Asked about concrete proposals in the bishops’ conference reports such as the female diaconate, Grech insisted that “We are not pushing any agenda.”
“It was our responsibility to present to the people of God what was given to us. There is no agenda on the part of our secretariat,” he said, insisting that, “We must listen, we must listen to all without excluding anyone.”
Anna Rowlands, Associate Professor of Catholic Social Thought and Practice and the University of Durham, and who was a member of the document’s writing team, told journalists that they read every single report submitted, and that “if something came up as an issue a sufficient number of times, we had to include that.”
“Many reports mentioned women’s diaconate, so we had to include it,” she said, noting that the role and promotion of women in both the church and society as a whole was “an astonishing theme” that emerged in all reports, across the board.
The issue was framed, she said, “not in terms of rights and roles,” but as being rooted in “a common baptismal vocation so that the gifts, capacities, and skills of all can flourish.”
Rowland said the reports that mentioned women “all asked for special attention to women but not in the same way. There’s real diversity” in terms of ideas and opinions, but there was no agreement on solutions.
Reports from Africa and Asia specifically, but also some in the West, she said, asked that women “as victim-survivors of violence of every kind” be acknowledged, and that the church be able “to better respond to being a woman in social realities that diminish and undermine” their dignity, such as war and violence.

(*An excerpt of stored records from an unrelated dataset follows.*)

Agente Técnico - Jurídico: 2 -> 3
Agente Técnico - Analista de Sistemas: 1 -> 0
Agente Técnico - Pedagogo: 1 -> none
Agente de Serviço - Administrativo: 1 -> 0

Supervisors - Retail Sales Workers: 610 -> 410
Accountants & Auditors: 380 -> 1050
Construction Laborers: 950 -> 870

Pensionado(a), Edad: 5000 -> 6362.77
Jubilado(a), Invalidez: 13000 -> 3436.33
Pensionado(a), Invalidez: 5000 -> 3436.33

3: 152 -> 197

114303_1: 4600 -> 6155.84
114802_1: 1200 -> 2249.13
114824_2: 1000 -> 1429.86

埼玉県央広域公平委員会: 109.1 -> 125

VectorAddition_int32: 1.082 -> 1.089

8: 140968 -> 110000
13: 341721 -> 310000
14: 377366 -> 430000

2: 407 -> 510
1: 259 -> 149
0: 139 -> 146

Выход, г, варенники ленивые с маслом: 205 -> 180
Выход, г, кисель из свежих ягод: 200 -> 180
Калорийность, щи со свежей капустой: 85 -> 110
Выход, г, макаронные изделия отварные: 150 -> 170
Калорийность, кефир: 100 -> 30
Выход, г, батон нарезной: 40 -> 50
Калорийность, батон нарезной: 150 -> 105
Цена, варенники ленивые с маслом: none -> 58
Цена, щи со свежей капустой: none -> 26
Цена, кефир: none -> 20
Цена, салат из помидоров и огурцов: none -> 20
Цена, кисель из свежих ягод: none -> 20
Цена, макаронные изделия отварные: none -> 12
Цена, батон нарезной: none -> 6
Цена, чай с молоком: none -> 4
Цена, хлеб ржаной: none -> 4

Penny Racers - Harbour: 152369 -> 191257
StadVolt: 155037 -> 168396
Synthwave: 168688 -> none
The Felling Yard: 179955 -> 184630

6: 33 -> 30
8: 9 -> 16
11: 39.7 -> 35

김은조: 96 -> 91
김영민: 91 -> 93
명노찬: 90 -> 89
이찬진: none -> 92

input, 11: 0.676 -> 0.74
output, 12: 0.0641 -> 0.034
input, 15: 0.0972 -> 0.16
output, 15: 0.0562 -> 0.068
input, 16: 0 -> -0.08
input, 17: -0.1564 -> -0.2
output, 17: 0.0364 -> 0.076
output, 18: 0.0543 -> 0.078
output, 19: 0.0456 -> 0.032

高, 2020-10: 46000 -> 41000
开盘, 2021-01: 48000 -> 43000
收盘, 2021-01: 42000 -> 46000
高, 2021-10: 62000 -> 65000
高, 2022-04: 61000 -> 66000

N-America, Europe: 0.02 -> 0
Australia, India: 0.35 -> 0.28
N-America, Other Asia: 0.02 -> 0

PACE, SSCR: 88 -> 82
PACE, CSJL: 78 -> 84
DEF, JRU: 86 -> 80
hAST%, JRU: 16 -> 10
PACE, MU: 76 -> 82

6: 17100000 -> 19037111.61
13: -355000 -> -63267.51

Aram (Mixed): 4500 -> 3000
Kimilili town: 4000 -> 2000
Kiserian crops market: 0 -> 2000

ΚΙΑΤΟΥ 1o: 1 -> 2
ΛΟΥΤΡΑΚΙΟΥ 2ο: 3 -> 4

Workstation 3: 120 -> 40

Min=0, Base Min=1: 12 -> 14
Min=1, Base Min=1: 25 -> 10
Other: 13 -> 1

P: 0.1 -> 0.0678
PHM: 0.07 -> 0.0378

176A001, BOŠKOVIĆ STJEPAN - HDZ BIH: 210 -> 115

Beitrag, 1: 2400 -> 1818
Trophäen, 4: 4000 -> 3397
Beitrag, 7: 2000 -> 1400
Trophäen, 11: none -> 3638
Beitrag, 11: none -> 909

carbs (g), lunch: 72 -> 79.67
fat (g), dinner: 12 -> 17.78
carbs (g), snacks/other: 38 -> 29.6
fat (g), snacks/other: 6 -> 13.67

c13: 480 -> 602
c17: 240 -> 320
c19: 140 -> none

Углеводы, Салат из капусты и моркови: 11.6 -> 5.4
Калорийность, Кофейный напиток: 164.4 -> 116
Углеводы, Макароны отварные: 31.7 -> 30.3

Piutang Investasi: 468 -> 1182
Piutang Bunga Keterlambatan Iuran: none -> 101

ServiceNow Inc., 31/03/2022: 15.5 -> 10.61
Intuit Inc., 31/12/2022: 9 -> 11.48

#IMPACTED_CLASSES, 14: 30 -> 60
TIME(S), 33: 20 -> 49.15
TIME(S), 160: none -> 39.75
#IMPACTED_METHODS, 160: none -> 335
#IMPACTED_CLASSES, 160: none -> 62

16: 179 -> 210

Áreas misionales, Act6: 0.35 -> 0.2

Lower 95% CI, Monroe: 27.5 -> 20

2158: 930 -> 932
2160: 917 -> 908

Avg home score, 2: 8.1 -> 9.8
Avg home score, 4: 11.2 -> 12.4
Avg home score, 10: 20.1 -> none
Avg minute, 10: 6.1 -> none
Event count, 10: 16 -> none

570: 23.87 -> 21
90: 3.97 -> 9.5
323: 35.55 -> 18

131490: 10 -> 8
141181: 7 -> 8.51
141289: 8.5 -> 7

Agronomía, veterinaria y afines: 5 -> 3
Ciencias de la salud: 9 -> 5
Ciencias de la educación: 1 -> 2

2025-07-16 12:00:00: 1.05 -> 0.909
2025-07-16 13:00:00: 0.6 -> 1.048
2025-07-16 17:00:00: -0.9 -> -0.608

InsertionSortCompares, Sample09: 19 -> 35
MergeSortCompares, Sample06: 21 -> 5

According to Grech, the question of women’s participation in the life and mission of the church is also “a challenge for theological reflection,” and he invited theologians to “put themselves at the service of the church and the people of God, in the light of tradition and the magisterium,” so that as a church, “we can find more ways of participation for everyone.”
Monsignor Piero Coda, secretary general of the International Theological Commission, also weighed in, saying the theology on women’s participation “is not developed enough because it is done by men,” and insisted that “only when it is done by women” in collaboration with their male counterparts will a genuine theology on this topic be developed.
Asked if there was a limit to just how big God’s tent, which in the document is held together by the pegs of church teaching and the magisterium, could be and who could enter, given that some who felt excluded hold positions at odds with the church’s teaching and traditions, organizers said no.
Cardinal Jean-Claude Hollerich of Luxembourg, general relator for the Synod on Synodality, who joined via video connection from Japan, said that in the “tent” of the church, “There will be groups sitting in the tent that are unhappy others are there, but who is invited? All the people created and loved by God. All.”
“Our behavior is sometimes more fragmented, and our love is at times not as big as the love of God, but if we are inside the tent, we have to move from time to time,” he said. “We have to establish new balance, and sometimes when a storm is outside, you sometimes notice that you need all people to protect those inside.”
As human beings, “we have things we like and don’t like,” Hollerich said, but urged faithful to “look at each person as a person loved by God.”
“Christ died for this person on the cross, so if I am not capable of giving space to this person in the tent, I have a problem with God,” he said.